The resulting cookies were an immediate success, and became known as Tollhouse cookies. They became so popular, that the Nestlé Chocolate Company purchased the recipe with the rights to print it on its semi-sweet chocolate bars. In exchange, Wakefield received free chocolate for life. At that point, the chocolate chip cookies didn't contain actual chocolate chips, but instead they had chunks of chopped chocolate.
Nestlé had some popularity with the Wakefield’s chocolate chip cookies, but the recipe became far easier to follow when, in 1939, the company developed the standard chocolate chip, called a chocolate morsel. This easier way of combining the chocolate made the cookies the most popular in the US.

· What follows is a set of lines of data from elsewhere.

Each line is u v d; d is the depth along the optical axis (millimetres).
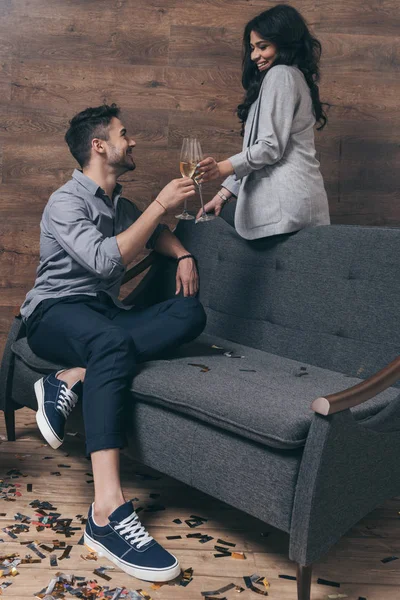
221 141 3221
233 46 3182
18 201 3191
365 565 1749
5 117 3139
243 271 2506
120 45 3148
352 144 3232
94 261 2076
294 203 2330
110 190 2348
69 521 1904
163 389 1832
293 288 2311
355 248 2135
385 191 3266
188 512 2021
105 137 2273
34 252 3227
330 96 3201
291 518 1528
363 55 3195
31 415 2891
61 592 1559
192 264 2525
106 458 1768
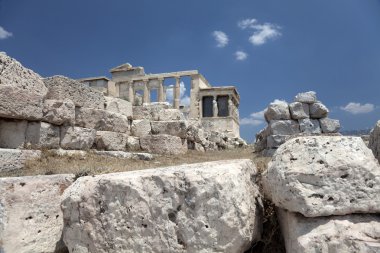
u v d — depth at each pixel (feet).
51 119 29.04
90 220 11.28
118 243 10.78
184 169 11.03
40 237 12.88
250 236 10.36
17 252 12.02
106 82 123.95
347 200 9.60
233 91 135.64
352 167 9.80
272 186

Today, many companies make chocolate chips, and many cooks favor one type of chips over another. Some cookies are considered substandard if they use a chip made with artificial vanilla, called vanillin, for example. Others people are quite happy with this flavoring.
The original recipe for chocolate chip cookies is still printed on Nestles' bags. Most other chocolate chips have some form of the recipe on them, though they have to make slight changes so as not to infringe on Nestlé's copyright privileges. This can be easily accomplished, however, and most recipes are roughly identical.
Wakefield’s chocolate chip cookies were made with butter, and always included walnuts. Many recipes now call for margarine, and may not include nuts. In fact, in 1992, Barbara Bush and Hillary Clinton had a bake-off in Family Circle magazine to see who made the best chocolate chip cookies. Clinton’s used margarine, and Bush stuck to butter.
Both varieties were praised but were distinctly different. Bush’s cookies were favored in some taste groups, but Clinton’s were more popular at restaurants. The fate of the election clearly didn’t hang on cookie popularity, however, since Clinton’s husband won the election.
Variants in today’s chips can produce many different cookies, and white chocolate or peanut butter chips are popular. Some people also add candy-coated chocolate instead of, or in addition to, morsels. Chocolate chips can be larger or smaller than the standard size and may be semi-sweet, milk chocolate, or bittersweet.